Réponse du Ministère du travail, du plein emploi et de l'insertion publiée le 01/12/2022

Le Gouvernement connaît l'investissement du personnel de la sécurité sociale et souhaite préserver son pouvoir d'achat dans ce contexte d'inflation inédit. Pour cela, les quatre ministres en charge de la sécurité sociale ont demandé aux employeurs du régime général de la sécurité sociale d'ouvrir des négociations avec les organisations syndicales représentatives en vue d'une revalorisation du point d'indice des salariés de même ampleur que celle de la fonction publique.
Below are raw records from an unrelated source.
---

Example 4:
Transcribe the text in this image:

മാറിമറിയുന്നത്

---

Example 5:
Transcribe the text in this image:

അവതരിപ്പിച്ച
Trois accords nationaux ont ainsi été signés le 4 octobre dernier, permettant une revalorisation générale des salaires à hauteur de 3,5 %. Cette négociation est intervenue après la revalorisation en juillet 2022 des 30 000 salariés les plus faiblement rémunérés des caisses du régime général de la sécurité sociale et du versement d'un intéressement exceptionnel en octobre 2022 de 200 euros pour l'ensemble des agents.  La question du nombre de salariés nécessaire pour assurer les missions de service public de la sécurité sociale est discutée avec les caisses nationales dans le cadre de la négociation des prochaines conventions d'objectifs et de gestion.